Written request 1:
According to the column, on what date did the headline about "Mad Men" appear?
Written request 2:
In the column, substitute "broadcaster" for "cable network" and reproduce everything from "I’ve never seen" down to "factor, that’s why.".
Written request 3:
Extend the column on Grub Street and the lives of writers, picking up after its final line.

I have got quite carried away here, I’ll admit. Heck, I’m only going to be in the country five days; and that, at a tourist hotel in a town (Bodrum) which I’m told is so cosmopolitan even the dogs in the street speak English. It’s highly unlikely I’ll get the chance to deploy an inferential conditional.
I am, though, going to look out keenly for an opportunity to utter this phrase from page 101 of Lewis’s masterpiece:ben gerici imişim — “I am said to be reactionary.”
Back to Grub Street
“Hit Show ‘Mad Men’ to Cut Costs by Cutting Characters,” said the headline in America’s Newspaper of Record
, March 20.
I’ve never seen an episode of Mad Men, but I had to read the story anyway. Apparently it’s a successful show, some kind of office dramedy set in the 1960s. The creator of the thing is asking for a big salary raise, but the cable network that runs the show is fighting back, demanding cast cuts to finance the raise.
Just a routine power play then between a company and a star performer. But why did I feel I had to read the thing? The Grub Street factor, that’s why.
Back in the 18th century, the lives of writers (among which journalists were not yet a distinct category), poets, dramatists, and musical composers — “content providers,” as we should nowadays say — were very precarious. The systems of royalty and copyright were still being worked out in the courts. If you wrote a book, you hawked it around the booksellers until someone gave you ten guineas for it. Then you went back to your rented room in the poor quarter — “Grub Street” — and started another book, stopping at a pie shop on the way to eat your first square meal in six months. Doctor Johnson gave the canonical description of a writer’s life, which he knew all too well:
Deign on the passing World to turn thine Eyes,
And pause awhile from Learning to be wise;
There mark what Ills the Scholar’s Life assail,
Toil, Envy, Want, the Garret, and the Jail.

Data records
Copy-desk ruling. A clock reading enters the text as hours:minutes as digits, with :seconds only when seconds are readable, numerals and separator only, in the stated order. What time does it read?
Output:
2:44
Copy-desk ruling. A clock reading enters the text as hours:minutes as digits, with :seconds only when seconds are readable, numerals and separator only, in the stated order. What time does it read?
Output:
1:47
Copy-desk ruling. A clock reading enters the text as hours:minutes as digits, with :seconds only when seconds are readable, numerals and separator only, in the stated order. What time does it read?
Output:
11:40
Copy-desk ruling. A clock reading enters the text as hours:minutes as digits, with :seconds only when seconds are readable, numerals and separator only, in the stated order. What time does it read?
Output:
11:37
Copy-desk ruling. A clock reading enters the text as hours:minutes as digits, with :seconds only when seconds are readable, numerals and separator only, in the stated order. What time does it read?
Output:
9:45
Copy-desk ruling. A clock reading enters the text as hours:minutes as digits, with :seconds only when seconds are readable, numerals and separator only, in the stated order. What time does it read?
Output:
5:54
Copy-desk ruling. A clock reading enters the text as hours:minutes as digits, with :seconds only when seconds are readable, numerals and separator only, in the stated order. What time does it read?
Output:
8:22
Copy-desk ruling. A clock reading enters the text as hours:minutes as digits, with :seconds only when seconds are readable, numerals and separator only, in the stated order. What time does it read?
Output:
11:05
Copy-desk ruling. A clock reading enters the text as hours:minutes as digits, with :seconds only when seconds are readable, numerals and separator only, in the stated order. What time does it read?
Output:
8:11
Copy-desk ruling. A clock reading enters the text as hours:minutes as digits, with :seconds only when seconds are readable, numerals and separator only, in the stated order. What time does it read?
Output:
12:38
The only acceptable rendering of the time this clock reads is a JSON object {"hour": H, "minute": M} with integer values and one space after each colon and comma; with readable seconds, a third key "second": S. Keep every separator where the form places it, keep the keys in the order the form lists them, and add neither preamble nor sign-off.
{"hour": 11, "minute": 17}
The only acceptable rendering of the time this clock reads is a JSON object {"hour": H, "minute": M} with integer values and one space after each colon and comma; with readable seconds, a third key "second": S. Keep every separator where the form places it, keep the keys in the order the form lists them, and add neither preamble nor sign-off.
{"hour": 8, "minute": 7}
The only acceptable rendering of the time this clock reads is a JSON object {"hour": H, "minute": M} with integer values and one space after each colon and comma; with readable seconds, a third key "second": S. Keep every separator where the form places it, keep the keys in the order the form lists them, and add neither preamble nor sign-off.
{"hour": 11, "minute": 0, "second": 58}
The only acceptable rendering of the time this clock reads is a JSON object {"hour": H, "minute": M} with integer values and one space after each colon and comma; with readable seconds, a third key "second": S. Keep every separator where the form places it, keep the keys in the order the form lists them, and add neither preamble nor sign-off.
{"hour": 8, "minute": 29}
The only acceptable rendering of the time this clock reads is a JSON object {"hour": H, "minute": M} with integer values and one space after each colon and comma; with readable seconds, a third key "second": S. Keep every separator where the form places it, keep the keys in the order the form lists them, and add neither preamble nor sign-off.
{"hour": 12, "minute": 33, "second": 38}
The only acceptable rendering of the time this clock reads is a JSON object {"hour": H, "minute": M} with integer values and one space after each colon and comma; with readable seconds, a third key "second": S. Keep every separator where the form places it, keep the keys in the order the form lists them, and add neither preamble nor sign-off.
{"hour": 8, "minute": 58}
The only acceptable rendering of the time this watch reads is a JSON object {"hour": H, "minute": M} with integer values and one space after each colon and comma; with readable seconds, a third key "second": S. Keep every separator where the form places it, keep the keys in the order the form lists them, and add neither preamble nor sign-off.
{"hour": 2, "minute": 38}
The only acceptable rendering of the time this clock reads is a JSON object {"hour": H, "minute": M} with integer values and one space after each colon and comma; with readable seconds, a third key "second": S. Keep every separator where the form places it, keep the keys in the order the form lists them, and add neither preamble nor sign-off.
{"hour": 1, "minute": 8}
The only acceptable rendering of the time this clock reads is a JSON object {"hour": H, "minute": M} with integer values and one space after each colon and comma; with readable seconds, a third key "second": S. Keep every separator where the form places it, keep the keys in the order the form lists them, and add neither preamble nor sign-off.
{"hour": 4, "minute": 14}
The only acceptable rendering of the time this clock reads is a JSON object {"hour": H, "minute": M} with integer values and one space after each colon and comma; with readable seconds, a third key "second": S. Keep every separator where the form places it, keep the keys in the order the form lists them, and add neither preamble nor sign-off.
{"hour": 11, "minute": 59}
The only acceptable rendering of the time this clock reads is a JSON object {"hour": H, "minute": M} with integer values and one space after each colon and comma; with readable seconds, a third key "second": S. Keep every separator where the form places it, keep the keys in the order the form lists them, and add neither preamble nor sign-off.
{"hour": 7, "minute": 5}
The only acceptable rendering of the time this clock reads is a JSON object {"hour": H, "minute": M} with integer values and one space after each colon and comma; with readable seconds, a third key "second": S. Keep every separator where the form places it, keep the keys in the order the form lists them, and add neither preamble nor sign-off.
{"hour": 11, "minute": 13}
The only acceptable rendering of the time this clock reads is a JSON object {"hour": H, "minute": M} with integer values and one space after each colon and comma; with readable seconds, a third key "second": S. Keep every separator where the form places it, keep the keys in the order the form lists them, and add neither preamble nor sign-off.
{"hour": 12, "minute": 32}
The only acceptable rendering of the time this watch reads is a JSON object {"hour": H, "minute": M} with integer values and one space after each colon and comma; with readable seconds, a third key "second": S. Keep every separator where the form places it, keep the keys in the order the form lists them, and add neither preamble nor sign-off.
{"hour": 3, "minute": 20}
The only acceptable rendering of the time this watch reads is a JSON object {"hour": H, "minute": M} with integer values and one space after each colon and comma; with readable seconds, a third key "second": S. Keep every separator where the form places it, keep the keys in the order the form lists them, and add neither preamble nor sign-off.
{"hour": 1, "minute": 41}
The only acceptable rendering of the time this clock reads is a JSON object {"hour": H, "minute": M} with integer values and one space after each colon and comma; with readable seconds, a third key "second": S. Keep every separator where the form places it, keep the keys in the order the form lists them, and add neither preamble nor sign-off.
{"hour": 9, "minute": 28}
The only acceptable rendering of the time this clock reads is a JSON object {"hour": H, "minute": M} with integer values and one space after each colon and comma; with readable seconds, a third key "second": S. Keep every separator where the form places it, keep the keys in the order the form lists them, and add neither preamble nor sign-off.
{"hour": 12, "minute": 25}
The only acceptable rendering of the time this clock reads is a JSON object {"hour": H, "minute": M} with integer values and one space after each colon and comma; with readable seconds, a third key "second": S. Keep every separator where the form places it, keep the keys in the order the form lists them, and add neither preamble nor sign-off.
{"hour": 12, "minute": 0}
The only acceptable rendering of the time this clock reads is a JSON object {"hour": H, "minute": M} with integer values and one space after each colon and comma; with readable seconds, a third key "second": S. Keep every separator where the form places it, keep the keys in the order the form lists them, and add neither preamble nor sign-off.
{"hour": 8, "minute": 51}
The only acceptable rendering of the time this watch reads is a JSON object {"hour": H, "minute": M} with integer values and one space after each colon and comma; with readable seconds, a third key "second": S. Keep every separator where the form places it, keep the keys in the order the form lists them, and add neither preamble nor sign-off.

Task response 1:
March 20

Task response 2:
I’ve never seen an episode of Mad Men, but I had to read the story anyway. Apparently it’s a successful show, some kind of office dramedy set in the 1960s. The creator of the thing is asking for a big salary raise, but the broadcaster that runs the show is fighting back, demanding cast cuts to finance the raise.
Just a routine power play then between a company and a star performer. But why did I feel I had to read the thing? The Grub Street factor, that’s why.

Task response 3:
(After his wranglings with Lord Chesterfield, Johnson changed the word “Garret” to “Patron” in later editions of the poem. For a grimly unsparing account of the 18th-century writer’s life, see Richard Holmes’s fine book Dr. J ohnson & Mr Savage.)
The life of a content provider improved immensely through the 19th and 20th centuries. Now it looks as though we’re headed back to Grub Street.
For example: I have an acquaintance whose life ambition was to be a musician and producer of music. (Pop music, that is.) He labored away at it, at one point having his own studio and equipment. He had to give up at last. “Nobody wants to pay for music anymore,” is his explanation. Now he’s a computer programmer.
Writing is headed the same way. So are movies and TV shows — that was what drew me to that headline.
Rob Long nailed it in his article on Charlie Sheen in the April 4 issue of National Review.
That’s what unlimited bandwidth . . . is doing to the old Hollywood business model. We are all moments away from cheap, knock-off stardom. Click around YouTube and you’ll be astonished at the number of people who regularly post videos of themselves. There are people you and I have never heard of, and yet there they are, talking into the camera, for millions of subscribers.
When labor gets this cheap . . . you start to get nervous. Charlie Sheen’s awful, repellent descent is a nasty glimpse into the future of the entertainment business, where some of us are busily Tweeting and webcasting and Facebook-updating ourselves, and some of us are sitting on the sofa trying to find something — anything — actually worth watching.
(Did I violate your copyright there, Rob? Sorry, pal.)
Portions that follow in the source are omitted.